Traditional IRAs have been available to retirement savers who have earned income since 1974. That’s 23 years longer than Roth IRAs (introduced in 1997) have been on the scene. The big difference between these two types of individual retirement savings vehicles is when you pay federal (and possibly state) income tax on your savings.

With a traditional IRA, if your income is below certain levels, you make pre-tax contributions to your IRA (that you may be able to deduct) and pay your taxes when you withdraw that money after retirement, possibly at a time when you are in a lower tax bracket. You’re paying those taxes on both your contributions and the earnings on those contributions. With a Roth IRA, you contribute already taxed money to the IRA and, if your withdrawals are qualified, you pay no taxes at the time of withdrawal.

The above paragraph needs some additional detail before we delve into the topic of this article, which is Roth conversions.

Explanation 1: With a traditional IRA, if your income is at or above certain levels, your contributions must come from already taxed money, though the earnings don’t get taxed until the time of withdrawal.

Explanation 2: In a Roth IRA, if your withdrawals are not qualified, you will pay taxes on your earnings at the time of withdrawal. You already paid taxes on your contributions. For a Roth withdrawal to be considered qualified, you must have had a Roth IRA for at least 5 years, and you must be age 59 ½ or older at the time of the withdrawal.

Explanation 3: An individual with income above a certain level is not allowed to contribute to a Roth IRA – at all. For 2021, the modified adjusted gross income threshold for individuals is $140,000, and for joint filing it’s $208,000. However, you can still convert IRA monies to Roth if above those thresholds. (Note: A TSP cannot be directly converted to a Roth TSP, you’d have to rollover your TSP to an IRA, and then convert the IRA to a Roth IRA, as discussed in this article.)

────────────────

▸ REQUIREMENT: Carry on the text above about traditional and Roth IRAs from the point where it stops. The material that comes next is separate from the IRA text.

▸ RECORDED INFORMATION:
────────────────

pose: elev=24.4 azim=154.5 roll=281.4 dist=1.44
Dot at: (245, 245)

────────────────

▸ OUTPUT FOR THIS TASK:
Those of us who began our retirement savings prior to the introduction of the Roth, or who had incomes too high to allow us to contribute to a Roth, might want to move more of our retirement savings from traditional IRAs, where we pay taxes at withdrawal, to Roth IRAs, where we pay taxes up front, but benefit from tax free growth. Well, we can do that by means of a Roth IRA conversion.

A Roth conversion lets you move monies from your traditional IRA into a new or existing Roth IRA. There are no income limits, or limits on the amount that can be converted, though you must pay tax on all untaxed monies that you convert. This would mean that, if you converted money from a traditional IRA where you were able to deduct your contributions, you would pay tax on every dollar you converted; and if you converted money from a traditional IRA where you were not able to deduct your contributions, you would pay tax on the amount of the conversion that was attributable to earnings. The taxes would be at your rate for ordinary income.

Here are some things to consider before you decide to convert money from a traditional IRA to a Roth IRA.

• When will you need the money? If you have an immediate need for the funds or need them to support your current standard of living, then a Roth conversion is probably not for you. However, if you have no immediate need for the funds, a Roth conversion can be a great way for your money to grow tax-free over your lifetime.

• Where will the money come from to pay the tax? In nearly all cases, the money to pay the tax on the Roth conversion should come from outside funds (i.e., not from a retirement account) in order for the conversion to make sense. When a conversion is made it almost always triggers a taxable event, so your ability to pay that tax with outside money will go a long way in determining if a Roth conversion is right for you.

• What do you think future tax rates will be? If you believe your income tax rate will be the same or higher in retirement, then converting funds to a Roth makes sense because you will be paying your taxes at a lower rate. However, if you think your income tax rate will be lower in retirement, perhaps conversion is not for you.

• Other reasons to consider a conversion.

• You might be in a favorable tax situation (e.g., large deductions, tax losses, tax credits, etc.) in the year you convert, putting more of the taxes you owe in a lower marginal bracket.

• You do not have to take required minimum distributions (which begin at age 72) from a Roth IRA.

• You can provide an income-tax free inheritance to your heirs.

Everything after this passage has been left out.